_PROMPT_. Arrange the text lines from all the items below as a JSON list of strings, with one string per line and no blank lines. Leave the pictures out of your answer.

Items in a dataset:
Content starts
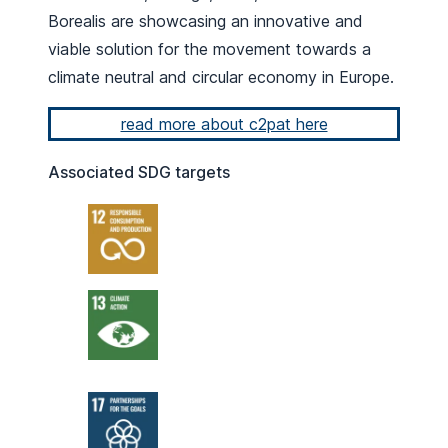
Borealis are showcasing an innovative and
viable solution for the movement towards a
climate neutral and circular economy in Europe.
read more about c2pat here
Associated SDG targets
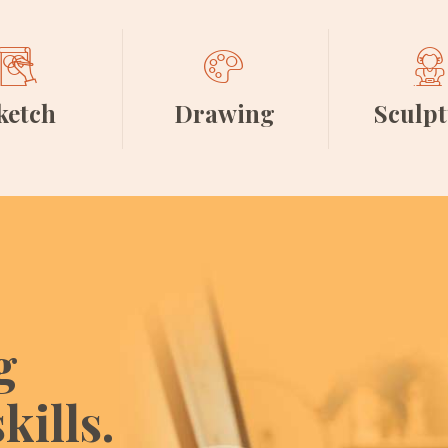
ketch
Drawing
Sculp
g
kills.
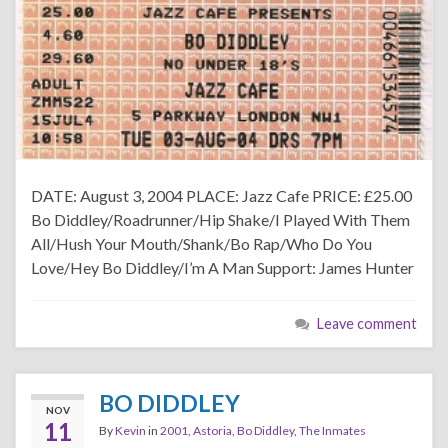
DATE: August 3, 2004 PLACE: Jazz Cafe PRICE: £25.00
Bo Diddley/Roadrunner/Hip Shake/I Played With Them
All/Hush Your Mouth/Shank/Bo Rap/Who Do You
Love/Hey Bo Diddley/I’m A Man Support: James Hunter
Leave comment
BO DIDDLEY
NOV
11
By
Kevin
in
2001
,
Astoria
,
Bo Diddley
,
The Inmates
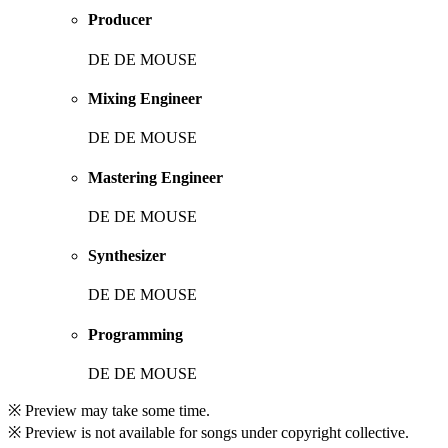
Producer
DE DE MOUSE
Mixing Engineer
DE DE MOUSE
Mastering Engineer
DE DE MOUSE
Synthesizer
DE DE MOUSE
Programming
DE DE MOUSE
※ Preview may take some time.
※ Preview is not available for songs under copyright collective.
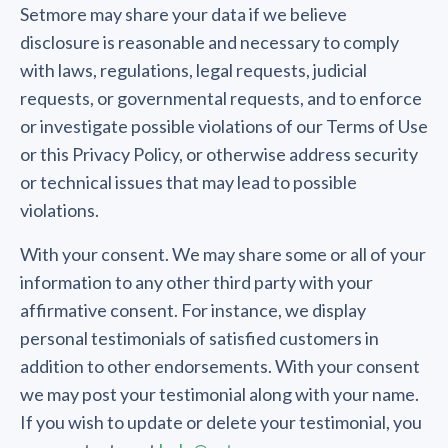
Setmore may share your data if we believe
disclosure is reasonable and necessary to comply
with laws, regulations, legal requests, judicial
requests, or governmental requests, and to enforce
or investigate possible violations of our Terms of Use
or this Privacy Policy, or otherwise address security
or technical issues that may lead to possible
violations.
With your consent. We may share some or all of your
information to any other third party with your
affirmative consent. For instance, we display
personal testimonials of satisfied customers in
addition to other endorsements. With your consent
we may post your testimonial along with your name.
If you wish to update or delete your testimonial, you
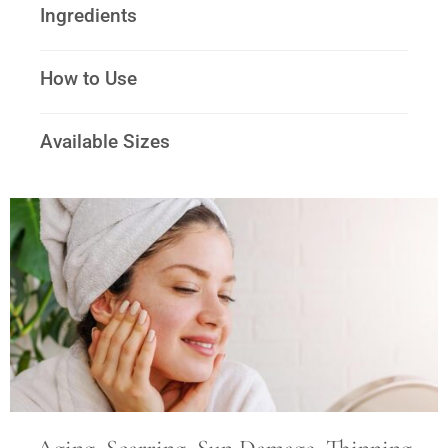
Ingredients
How to Use
Available Sizes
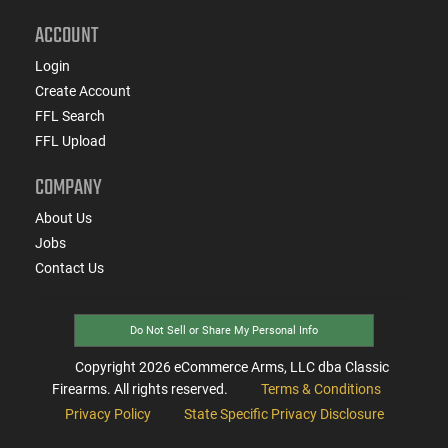
ACCOUNT
Login
Create Account
FFL Search
FFL Upload
COMPANY
About Us
Jobs
Contact Us
Do Not Sell or Share My Personal Info
Copyright
2026
eCommerce Arms, LLC dba Classic
Firearms. All rights reserved.
Terms & Conditions
Privacy Policy
State Specific Privacy Disclosure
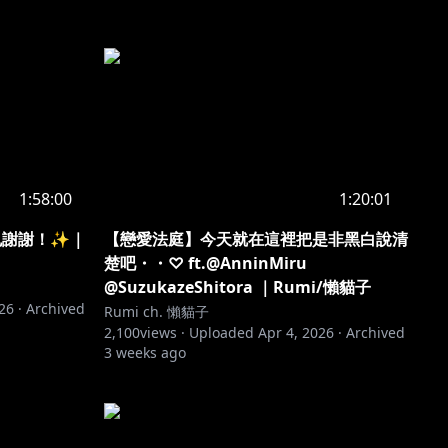
1:58:00
1:20:01
月也謝謝！✨｜
【戀愛法庭】今天就在這裡把是非黑白說清
楚吧・・♡ ft.@AnninMiru
@SuzukazeShitora ｜Rumi/懶貓子
026
·
Archived
Rumi ch. 懶貓子
2,100
views ·
Uploaded
Apr 4, 2026
·
Archived
3 weeks ago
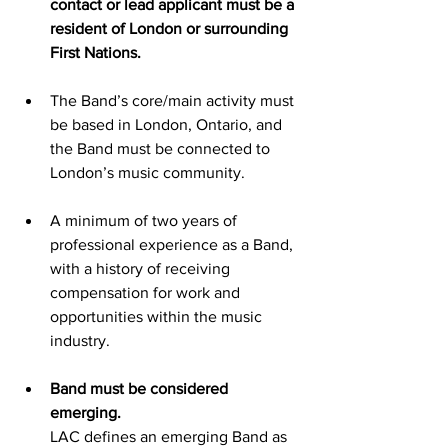
contact or lead applicant must be a 
resident of London or surrounding 
First Nations.
The Band’s core/main activity must 
be based in London, Ontario, and 
the Band must be connected to 
London’s music community.
A minimum of two years of 
professional experience as a Band, 
with a history of receiving 
compensation for work and 
opportunities within the music 
industry.
Band must be considered 
emerging.
LAC defines an emerging Band as 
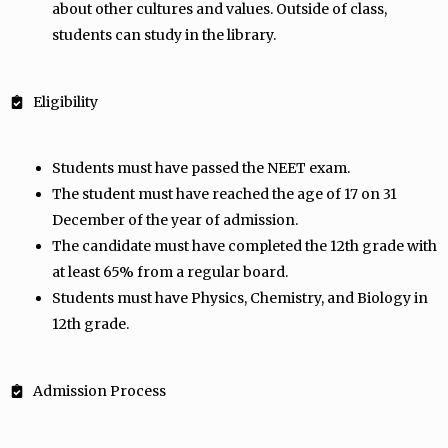
about other cultures and values. Outside of class,
students can study in the library.
Eligibility
Students must have passed the NEET exam.
The student must have reached the age of 17 on 31
December of the year of admission.
The candidate must have completed the 12th grade with
at least 65% from a regular board.
Students must have Physics, Chemistry, and Biology in
12th grade.
Admission Process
Content ends
_EXERCISE RESULT_.
[
  "Borealis are showcasing an innovative and",
  "viable solution for the movement towards a",
  "climate neutral and circular economy in Europe.",
  "read more about c2pat here",
  "Associated SDG targets",
  "ketch",
  "Drawing",
  "Sculp",
  "g",
  "kills.",
  "DATE: August 3, 2004 PLACE: Jazz Cafe PRICE: £25.00",
  "Bo Diddley/Roadrunner/Hip Shake/I Played With Them",
  "All/Hush Your Mouth/Shank/Bo Rap/Who Do You",
  "Love/Hey Bo Diddley/I’m A Man Support: James Hunter",
  "Leave comment",
  "BO DIDDLEY",
  "NOV",
  "11",
  "By",
  "Kevin",
  "in",
  "2001",
  ",",
  "Astoria",
  ",",
  "Bo Diddley",
  ",",
  "The Inmates",
  "Producer",
  "DE DE MOUSE",
  "Mixing Engineer",
  "DE DE MOUSE",
  "Mastering Engineer",
  "DE DE MOUSE",
  "Synthesizer",
  "DE DE MOUSE",
  "Programming",
  "DE DE MOUSE",
  "※ Preview may take some time.",
  "※ Preview is not available for songs under copyright collective.",
  "Setmore may share your data if we believe",
  "disclosure is reasonable and necessary to comply",
  "with laws, regulations, legal requests, judicial",
  "requests, or governmental requests, and to enforce",
  "or investigate possible violations of our Terms of Use",
  "or this Privacy Policy, or otherwise address security",
  "or technical issues that may lead to possible",
  "violations.",
  "With your consent. We may share some or all of your",
  "information to any other third party with your",
  "affirmative consent. For instance, we display",
  "personal testimonials of satisfied customers in",
  "addition to other endorsements. With your consent",
  "we may post your testimonial along with your name.",
  "If you wish to update or delete your testimonial, you",
  "Ingredients",
  "How to Use",
  "Available Sizes",
  "ACCOUNT",
  "Login",
  "Create Account",
  "FFL Search",
  "FFL Upload",
  "COMPANY",
  "About Us",
  "Jobs",
  "Contact Us",
  "Do Not Sell or Share My Personal Info",
  "Copyright",
  "2026",
  "eCommerce Arms, LLC dba Classic",
  "Firearms. All rights reserved.",
  "Terms & Conditions",
  "Privacy Policy",
  "State Specific Privacy Disclosure",
  "1:58:00",
  "1:20:01",
  "月也謝謝！✨｜",
  "【戀愛法庭】今天就在這裡把是非黑白說清",
  "楚吧・・♡ ft.@AnninMiru",
  "@SuzukazeShitora ｜Rumi/懶貓子",
  "026",
  "·",
  "Archived",
  "Rumi ch. 懶貓子",
  "2,100",
  "views ·",
  "Uploaded",
  "Apr 4, 2026",
  "·",
  "Archived",
  "3 weeks ago",
  "contact or lead applicant must be a ",
  "resident of London or surrounding ",
  "First Nations.",
  "The Band’s core/main activity must ",
  "be based in London, Ontario, and ",
  "the Band must be connected to ",
  "London’s music community.",
  "A minimum of two years of ",
  "professional experience as a Band, ",
  "with a history of receiving ",
  "compensation for work and ",
  "opportunities within the music ",
  "industry.",
  "Band must be considered ",
  "emerging.",
  "LAC defines an emerging Band as ",
  "about other cultures and values. Outside of class,",
  "students can study in the library.",
  "Eligibility",
  "Students must have passed the NEET exam.",
  "The student must have reached the age of 17 on 31",
  "December of the year of admission.",
  "The candidate must have completed the 12th grade with",
  "at least 65% from a regular board.",
  "Students must have Physics, Chemistry, and Biology in",
  "12th grade.",
  "Admission Process"
]